North and South Korea agreed Thursday to hold talks about reopening a jointly-run industrial estate which had shut down amid high military tensions. The agreement follows months of friction and threats of war by Pyongyang, after its February nuclear test attracted tougher UN sanctions. The announcement came a day after the North restored a cross-border hotline and said it would let the South's businessmen visit the Kaesong estate just north of the border to check on their closed factories.
The South's unification ministry had responded by suggesting a working-level meeting at the border truce village of Panmunjom on Saturday. After some dispute about the venue, the North accepted the South's proposal, a ministry spokesman told AFP.
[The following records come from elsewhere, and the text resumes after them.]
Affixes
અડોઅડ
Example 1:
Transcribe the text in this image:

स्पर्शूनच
Plans for high-level talks last month on the future of the estate, which has been shut since April, had collapsed at the last minute due to a protocol dispute. The Kaesong estate, where 53,000 North Koreans worked in 123 Seoul-owned factories, is the last remaining symbol of cross-border reconciliation and a valuable source of hard currency for the impoverished North.
It was the most high-profile casualty of the months of elevated tensions that followed the North's third nuclear test, the subsequent tightened UN sanctions and US-South Korean military exercises. After repeatedly threatening Seoul and Washington with conventional and nuclear attack, Pyongyang in recent weeks appears to want to shift to dialogue. Professor Yang Moo-Jin of the University of North Korean Studies in Seoul said the agreement boded well for better cross-border ties.
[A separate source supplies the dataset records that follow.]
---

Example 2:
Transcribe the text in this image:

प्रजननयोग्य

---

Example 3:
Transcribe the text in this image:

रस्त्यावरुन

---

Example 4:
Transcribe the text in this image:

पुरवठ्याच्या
"This is a good sign. The two Koreas will be able to improve relations if they reach an agreement at the upcoming meeting," he said. Professor Kim Yong-Hyun of Seoul's Dongguk University had earlier said he expected a positive response from the North as it tries to improve its people's living standards and attract foreign investment to special economic zones elsewhere. Pyongyang is also mindful of a US demand that it improve ties with Seoul before any talks with Washington, said Professor Koh Yu-Hwan of the same university.
After last month's fence-mending meeting with Seoul failed to go ahead, Pyongyang proposed direct, high-level dialogue with Washington. In an apparent bid to press it to talk, the North this week allowed a pro-Pyongyang paper to release a video and interview with an American sentenced to hard labour for alleged subversion. Kenneth Bae called on the US to secure his early release, saying he has been in poor health since he was sent to prison in May to start a 15-year sentence.
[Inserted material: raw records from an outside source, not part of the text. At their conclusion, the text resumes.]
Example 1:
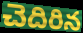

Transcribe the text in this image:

చెదిరిన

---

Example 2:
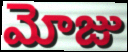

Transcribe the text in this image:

మోజు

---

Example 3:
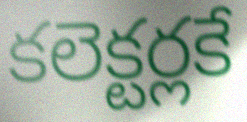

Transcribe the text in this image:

కలెక్టర్లకే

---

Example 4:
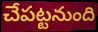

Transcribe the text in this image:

చేపట్టనుంది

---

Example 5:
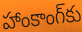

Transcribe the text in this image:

హాంకాంగ్‌కు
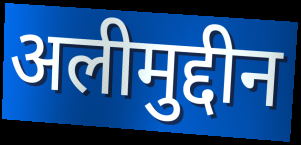
अलीमुद्दीन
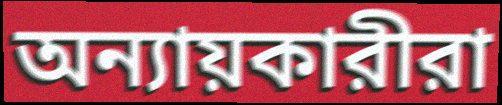
অন্যায়কারীরা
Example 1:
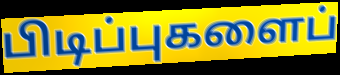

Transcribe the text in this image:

பிடிப்புகளைப்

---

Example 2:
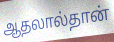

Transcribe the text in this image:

ஆதலால்தான்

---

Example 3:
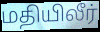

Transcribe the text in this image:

மதியிலீர்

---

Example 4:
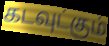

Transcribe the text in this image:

கடவுட்கும்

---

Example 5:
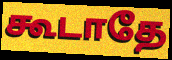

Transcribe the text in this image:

கூடாதே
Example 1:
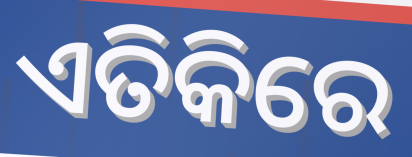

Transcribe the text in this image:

ଏତିକିରେ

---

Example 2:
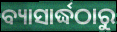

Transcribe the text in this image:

ବ୍ୟାସାର୍ଦ୍ଧଠାରୁ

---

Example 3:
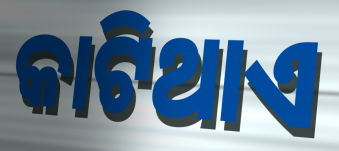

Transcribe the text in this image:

କାଟିଥାଏ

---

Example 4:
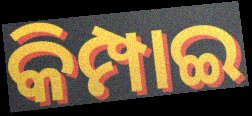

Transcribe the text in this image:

କିମ୍ପାଇ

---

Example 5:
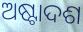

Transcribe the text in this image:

ଅଷ୍ଟାଦଶ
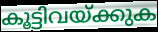
കൂട്ടിവയ്ക്കുക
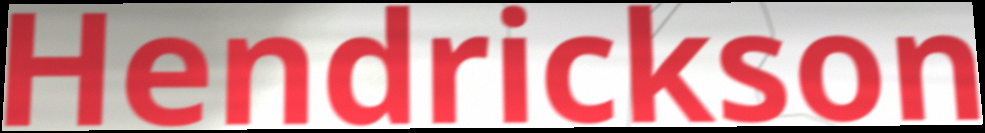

"North Korea is seeking to exploit people's sympathetic feelings for Bae to compel the United States to have talks with it," Koh told AFP. "It wants to shift to dialogue from confrontation. However, unless the North takes concrete steps to meet its international obligations, it is hardly likely to nudge the United States toward the dialogue table."
North Korea has vowed never to give up its nuclear weapons, but says it is open to direct talks with the US. But the US and South Korea say the North must first take action to prove its commitment to abandoning its nuclear programme. Top Russian diplomats held several hours of talks Thursday with the North's visiting first vice foreign minister Kim Kye-Gwan, and urged Pyongyang to ramp up efforts to revive the six-party nuclear negotiations, stalled since December 2008. "The Russian side stressed the need to unite efforts in the interests of easing tensions (and) creating conditions for the earliest resumption of the six-party talks," the foreign ministry said in a statement.